(Ebury Press, 216 S., Pb)
Es ist ja schon seltsam, dass das ultimative Buch über die so einflussreiche Düsseldorfer Electro-Formation Kraftwerk aus dem englischsprachigen Raum kommt, aber auf den zweiten Blick ist dieses Phänomen doch wieder nicht so überraschend, wie man anfangs glauben mag. Schließlich ist der Einfluss von Kraftwerk auf die britische Industrial- und Dance-Szene der 80er Jahre (mit Bands wie Ultravox, The Human League, Cabaret Voltaire und Heaven 17) sowie die amerikanische und europäische Electro-, House- und Techno-Szene weitaus größer gewesen als auf die deutsche Musikszene.
Tim Barr, der als Experte für die Detroiter Techno-Szene gilt und über elektronische Musik für Blätter wie „The Face“, „NME“ und „Melody Maker“ geschrieben hat, versucht mit seinem Buch „Kraftwerk“ das Geheimnis zu lüften, das die stets im Verborgenen agierende Düsseldorfer Band seit gut zwanzig Jahren umgibt.

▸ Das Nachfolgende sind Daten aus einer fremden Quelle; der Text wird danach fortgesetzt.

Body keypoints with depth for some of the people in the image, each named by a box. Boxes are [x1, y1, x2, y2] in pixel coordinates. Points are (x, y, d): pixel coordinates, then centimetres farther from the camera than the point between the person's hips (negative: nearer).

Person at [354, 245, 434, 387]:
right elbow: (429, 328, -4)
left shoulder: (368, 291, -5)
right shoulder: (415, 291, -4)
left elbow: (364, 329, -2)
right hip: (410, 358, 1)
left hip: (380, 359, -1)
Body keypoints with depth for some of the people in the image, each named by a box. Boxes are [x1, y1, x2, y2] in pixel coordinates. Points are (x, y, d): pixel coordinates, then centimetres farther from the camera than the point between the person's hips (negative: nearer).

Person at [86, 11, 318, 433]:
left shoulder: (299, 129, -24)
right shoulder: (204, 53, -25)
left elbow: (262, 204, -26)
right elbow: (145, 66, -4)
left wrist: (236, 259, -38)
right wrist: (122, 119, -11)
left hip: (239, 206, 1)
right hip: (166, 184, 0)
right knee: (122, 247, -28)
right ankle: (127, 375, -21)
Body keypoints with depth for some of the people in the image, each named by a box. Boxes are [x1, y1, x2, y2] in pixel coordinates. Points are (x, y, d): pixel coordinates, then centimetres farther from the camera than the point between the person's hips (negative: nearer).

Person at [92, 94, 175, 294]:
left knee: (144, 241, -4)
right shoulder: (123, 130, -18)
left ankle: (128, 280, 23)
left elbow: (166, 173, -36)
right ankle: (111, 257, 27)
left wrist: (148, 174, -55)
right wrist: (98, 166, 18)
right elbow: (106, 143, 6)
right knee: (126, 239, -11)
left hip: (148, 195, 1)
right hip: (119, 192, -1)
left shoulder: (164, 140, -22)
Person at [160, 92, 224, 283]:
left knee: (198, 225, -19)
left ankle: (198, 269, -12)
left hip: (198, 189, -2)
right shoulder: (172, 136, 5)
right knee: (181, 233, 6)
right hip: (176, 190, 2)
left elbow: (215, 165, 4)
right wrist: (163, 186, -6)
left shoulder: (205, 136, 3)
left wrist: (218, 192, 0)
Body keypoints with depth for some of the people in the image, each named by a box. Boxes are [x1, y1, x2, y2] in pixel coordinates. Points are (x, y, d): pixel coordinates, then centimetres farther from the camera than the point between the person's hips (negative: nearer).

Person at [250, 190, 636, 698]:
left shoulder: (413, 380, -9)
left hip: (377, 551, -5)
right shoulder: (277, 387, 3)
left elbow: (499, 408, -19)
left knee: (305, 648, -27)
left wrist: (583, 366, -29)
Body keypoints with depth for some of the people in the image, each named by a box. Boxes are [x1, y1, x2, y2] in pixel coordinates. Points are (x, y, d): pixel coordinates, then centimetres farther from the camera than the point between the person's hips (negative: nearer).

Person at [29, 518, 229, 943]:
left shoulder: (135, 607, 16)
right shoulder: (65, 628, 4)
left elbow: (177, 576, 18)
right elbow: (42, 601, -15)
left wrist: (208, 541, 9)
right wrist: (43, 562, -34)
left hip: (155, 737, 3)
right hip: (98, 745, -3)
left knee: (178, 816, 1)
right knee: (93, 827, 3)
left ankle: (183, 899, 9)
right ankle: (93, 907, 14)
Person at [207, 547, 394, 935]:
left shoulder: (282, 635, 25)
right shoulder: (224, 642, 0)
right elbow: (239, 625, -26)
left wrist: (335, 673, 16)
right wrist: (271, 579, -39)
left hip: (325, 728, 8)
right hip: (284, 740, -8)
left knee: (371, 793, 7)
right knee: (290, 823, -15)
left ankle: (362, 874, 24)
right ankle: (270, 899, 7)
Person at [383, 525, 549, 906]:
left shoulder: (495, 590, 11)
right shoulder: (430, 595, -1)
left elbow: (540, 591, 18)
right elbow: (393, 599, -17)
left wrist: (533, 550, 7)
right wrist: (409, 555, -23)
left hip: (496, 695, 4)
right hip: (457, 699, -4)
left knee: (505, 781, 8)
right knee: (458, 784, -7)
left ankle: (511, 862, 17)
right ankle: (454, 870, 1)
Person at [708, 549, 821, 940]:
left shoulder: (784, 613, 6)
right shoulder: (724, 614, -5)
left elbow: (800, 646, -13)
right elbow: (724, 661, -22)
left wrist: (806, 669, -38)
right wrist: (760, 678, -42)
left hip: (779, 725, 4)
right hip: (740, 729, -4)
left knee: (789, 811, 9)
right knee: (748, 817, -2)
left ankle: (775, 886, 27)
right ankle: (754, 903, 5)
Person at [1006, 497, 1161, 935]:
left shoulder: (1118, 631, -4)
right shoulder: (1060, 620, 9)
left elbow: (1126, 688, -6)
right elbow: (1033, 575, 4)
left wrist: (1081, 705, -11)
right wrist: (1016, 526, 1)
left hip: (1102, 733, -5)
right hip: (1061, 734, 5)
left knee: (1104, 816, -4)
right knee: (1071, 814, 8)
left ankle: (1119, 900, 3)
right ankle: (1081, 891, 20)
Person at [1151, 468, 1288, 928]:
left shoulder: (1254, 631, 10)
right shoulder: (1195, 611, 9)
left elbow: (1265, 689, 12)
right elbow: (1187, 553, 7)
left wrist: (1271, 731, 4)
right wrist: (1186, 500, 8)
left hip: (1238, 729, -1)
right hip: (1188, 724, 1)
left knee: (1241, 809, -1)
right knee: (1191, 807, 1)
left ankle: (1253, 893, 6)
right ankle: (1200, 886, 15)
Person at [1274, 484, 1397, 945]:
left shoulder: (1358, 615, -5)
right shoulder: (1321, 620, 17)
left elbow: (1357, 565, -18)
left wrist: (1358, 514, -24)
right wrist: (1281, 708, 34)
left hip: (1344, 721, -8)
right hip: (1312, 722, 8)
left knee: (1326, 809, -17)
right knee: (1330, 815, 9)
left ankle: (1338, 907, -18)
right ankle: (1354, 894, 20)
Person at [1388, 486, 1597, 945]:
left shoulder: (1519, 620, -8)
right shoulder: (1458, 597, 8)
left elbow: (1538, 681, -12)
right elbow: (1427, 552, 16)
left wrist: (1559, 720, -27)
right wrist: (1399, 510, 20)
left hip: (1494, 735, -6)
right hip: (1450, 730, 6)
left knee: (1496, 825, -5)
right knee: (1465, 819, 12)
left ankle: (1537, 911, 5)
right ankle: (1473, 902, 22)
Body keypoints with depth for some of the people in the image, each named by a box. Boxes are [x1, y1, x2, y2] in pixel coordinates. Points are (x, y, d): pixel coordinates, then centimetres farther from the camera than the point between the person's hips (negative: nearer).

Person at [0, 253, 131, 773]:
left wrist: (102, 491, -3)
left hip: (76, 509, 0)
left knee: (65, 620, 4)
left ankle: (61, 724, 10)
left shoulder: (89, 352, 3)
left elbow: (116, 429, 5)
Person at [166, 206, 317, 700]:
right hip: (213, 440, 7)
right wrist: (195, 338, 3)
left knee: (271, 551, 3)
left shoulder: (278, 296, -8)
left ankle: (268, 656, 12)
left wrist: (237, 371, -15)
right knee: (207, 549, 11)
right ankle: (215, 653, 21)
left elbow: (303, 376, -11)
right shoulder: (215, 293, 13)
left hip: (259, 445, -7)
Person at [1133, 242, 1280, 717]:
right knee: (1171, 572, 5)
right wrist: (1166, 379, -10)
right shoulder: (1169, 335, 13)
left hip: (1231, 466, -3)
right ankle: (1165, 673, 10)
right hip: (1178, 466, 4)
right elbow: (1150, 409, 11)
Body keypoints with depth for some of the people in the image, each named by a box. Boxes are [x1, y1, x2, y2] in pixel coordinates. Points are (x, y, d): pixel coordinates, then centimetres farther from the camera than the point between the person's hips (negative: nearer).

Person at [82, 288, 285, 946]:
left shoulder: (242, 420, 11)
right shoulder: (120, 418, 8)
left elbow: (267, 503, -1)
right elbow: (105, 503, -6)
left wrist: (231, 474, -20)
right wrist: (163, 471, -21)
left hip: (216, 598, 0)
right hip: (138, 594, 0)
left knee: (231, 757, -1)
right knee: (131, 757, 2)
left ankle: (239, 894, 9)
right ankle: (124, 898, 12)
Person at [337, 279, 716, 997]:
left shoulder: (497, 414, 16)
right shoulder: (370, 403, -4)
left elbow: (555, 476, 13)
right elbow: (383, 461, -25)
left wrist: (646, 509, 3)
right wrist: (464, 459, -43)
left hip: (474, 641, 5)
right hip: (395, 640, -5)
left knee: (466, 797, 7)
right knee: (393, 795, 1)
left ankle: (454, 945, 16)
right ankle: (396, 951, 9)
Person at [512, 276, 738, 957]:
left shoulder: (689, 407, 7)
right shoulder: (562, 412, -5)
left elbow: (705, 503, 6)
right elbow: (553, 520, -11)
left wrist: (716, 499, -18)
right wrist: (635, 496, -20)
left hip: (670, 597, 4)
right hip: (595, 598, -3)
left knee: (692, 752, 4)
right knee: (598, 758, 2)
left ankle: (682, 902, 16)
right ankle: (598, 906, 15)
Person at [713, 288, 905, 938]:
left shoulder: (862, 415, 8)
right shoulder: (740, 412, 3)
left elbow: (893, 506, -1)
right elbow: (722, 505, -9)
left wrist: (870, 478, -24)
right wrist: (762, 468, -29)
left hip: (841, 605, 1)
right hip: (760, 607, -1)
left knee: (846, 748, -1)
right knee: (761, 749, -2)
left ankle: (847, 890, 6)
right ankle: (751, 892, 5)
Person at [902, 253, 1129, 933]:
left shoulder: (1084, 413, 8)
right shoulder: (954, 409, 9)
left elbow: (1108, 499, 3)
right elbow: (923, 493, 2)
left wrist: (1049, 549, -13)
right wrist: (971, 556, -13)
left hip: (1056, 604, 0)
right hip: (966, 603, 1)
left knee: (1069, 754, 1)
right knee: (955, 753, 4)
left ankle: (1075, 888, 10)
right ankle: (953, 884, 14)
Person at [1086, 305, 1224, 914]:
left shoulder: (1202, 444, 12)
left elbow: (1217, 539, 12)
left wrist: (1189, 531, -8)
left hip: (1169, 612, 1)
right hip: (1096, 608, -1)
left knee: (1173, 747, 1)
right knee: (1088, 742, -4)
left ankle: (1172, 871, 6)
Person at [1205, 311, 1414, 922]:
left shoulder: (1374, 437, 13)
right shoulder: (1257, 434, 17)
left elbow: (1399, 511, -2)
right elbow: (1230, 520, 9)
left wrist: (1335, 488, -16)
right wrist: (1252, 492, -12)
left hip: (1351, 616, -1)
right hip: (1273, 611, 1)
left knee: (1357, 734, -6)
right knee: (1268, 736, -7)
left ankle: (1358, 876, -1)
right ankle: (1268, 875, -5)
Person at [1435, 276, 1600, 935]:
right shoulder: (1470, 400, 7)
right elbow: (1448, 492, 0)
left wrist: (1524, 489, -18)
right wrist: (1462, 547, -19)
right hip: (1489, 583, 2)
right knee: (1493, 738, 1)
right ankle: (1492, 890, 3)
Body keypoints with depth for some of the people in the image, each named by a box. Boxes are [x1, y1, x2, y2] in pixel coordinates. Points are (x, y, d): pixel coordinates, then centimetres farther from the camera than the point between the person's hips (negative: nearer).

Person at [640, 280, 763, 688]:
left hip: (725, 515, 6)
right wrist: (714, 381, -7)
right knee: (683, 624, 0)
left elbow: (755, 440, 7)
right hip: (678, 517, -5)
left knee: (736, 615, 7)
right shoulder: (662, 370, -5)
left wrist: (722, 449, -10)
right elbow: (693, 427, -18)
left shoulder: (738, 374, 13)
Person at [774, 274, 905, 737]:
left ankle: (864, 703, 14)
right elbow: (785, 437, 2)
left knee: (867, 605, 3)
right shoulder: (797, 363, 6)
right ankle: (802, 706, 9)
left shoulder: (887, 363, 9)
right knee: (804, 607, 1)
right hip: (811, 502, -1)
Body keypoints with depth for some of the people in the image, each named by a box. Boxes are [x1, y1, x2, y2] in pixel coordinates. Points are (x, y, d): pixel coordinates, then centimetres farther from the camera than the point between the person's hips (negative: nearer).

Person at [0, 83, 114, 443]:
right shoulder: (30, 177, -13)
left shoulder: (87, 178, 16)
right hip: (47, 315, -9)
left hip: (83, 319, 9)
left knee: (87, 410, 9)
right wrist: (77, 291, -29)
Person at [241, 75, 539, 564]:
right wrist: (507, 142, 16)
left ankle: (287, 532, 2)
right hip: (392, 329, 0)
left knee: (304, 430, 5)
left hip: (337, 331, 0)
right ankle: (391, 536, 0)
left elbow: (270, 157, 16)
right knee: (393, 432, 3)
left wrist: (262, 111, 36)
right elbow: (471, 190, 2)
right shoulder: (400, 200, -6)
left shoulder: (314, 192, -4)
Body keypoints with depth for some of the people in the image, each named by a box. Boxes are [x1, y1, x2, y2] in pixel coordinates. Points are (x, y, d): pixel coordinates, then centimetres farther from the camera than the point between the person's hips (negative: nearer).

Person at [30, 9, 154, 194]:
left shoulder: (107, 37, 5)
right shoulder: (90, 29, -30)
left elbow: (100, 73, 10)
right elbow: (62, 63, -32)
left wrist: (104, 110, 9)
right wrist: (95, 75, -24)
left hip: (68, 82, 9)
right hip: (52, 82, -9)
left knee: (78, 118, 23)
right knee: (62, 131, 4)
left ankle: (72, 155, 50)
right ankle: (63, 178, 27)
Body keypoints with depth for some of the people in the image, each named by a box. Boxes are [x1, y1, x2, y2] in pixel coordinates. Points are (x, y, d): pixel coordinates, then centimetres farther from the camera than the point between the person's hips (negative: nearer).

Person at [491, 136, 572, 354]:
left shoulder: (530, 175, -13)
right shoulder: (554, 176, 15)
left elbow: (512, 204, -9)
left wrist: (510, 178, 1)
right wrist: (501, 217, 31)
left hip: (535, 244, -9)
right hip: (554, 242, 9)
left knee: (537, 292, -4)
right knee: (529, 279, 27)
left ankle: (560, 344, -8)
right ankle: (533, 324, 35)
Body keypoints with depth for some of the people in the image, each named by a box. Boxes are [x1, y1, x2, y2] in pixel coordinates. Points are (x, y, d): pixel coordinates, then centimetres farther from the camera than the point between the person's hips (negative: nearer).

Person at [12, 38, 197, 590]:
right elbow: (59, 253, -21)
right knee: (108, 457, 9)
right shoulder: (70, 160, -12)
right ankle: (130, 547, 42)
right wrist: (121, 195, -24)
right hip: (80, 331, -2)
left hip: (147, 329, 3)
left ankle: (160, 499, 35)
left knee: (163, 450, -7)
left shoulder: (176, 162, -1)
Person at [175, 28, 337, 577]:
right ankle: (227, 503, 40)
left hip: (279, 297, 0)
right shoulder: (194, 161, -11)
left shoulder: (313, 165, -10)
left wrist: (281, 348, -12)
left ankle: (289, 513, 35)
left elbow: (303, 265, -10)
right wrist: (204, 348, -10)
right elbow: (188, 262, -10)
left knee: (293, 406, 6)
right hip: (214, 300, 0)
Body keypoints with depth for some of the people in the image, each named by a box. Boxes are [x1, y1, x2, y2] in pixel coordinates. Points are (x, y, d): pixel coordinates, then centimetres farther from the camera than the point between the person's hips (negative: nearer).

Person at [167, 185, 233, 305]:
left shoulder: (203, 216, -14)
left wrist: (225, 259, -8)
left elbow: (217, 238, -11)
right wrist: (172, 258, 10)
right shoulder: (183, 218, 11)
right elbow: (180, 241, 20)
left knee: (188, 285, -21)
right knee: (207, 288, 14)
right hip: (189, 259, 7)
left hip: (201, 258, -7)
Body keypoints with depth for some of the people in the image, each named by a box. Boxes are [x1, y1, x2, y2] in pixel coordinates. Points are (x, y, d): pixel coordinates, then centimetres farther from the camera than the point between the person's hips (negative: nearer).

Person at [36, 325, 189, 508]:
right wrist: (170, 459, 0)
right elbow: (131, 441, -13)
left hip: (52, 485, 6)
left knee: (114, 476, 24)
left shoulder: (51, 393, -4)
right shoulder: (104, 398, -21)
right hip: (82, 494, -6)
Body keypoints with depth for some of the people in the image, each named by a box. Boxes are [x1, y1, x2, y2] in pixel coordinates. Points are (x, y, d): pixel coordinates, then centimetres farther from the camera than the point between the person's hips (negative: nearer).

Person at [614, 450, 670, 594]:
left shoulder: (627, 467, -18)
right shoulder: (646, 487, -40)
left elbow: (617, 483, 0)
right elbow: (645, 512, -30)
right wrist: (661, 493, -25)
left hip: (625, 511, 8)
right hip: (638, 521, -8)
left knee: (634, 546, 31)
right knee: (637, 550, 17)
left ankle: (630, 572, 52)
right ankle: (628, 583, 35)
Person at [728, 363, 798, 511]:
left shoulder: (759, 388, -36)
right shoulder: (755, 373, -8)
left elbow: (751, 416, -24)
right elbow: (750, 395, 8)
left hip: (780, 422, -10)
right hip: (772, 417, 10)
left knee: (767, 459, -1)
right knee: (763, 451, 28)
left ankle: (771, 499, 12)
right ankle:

Nachdem Barr in einem historischen Überblick auf prägnante Weise die Katalysator-Funktion von Musik für gesellschaftliche Veränderungen seit den 50er Jahren rekapituliert, beginnt er Kraftwerks Geschichte mit dem Zeitpunkt, als die Popkultur mit den Beatles hoffähig geworden war und die Titelblätter der Boulevardpresse belegte. Die Bedeutung von Kraftwerk in diesem Prozess wird schon allein durch die Tatsache deutlich, dass die Düsseldorfer Band die erste gewesen ist, die die alleinbestimmende Rolle der amerikanischen und britischen Künstler - von Elvis über Chuck Berry, The Who, The Beatles bis zu den Rolling Stones - bei der Formulierung einer neuen Sprache in der Pop- und Rockgeschichte beenden konnte und fortan die elektronische Musik rund um den Globus beeinflussen sollte.
Barr behält bei der Verfolgung von Kraftwerks Geschichte stets das musikalische Umfeld im Blick, auf das das Quartett seinen Einfluss ausüben sollte, aber auch die Inspirationen, der Kraftwerk unterlagen. Durch eigene Interviews, ausgewählte Zitate, Schwarz-Weiß-Fotos und eine ausführliche Diskografie (samt Bootlegs) ist dem Autor ein leicht verständliches, aber umfassendes und interessantes Portrait einer Band gelungen, deren Bedeutung einem nach der Lektüre von „Kraftwerk“ erst richtig bewusst wird.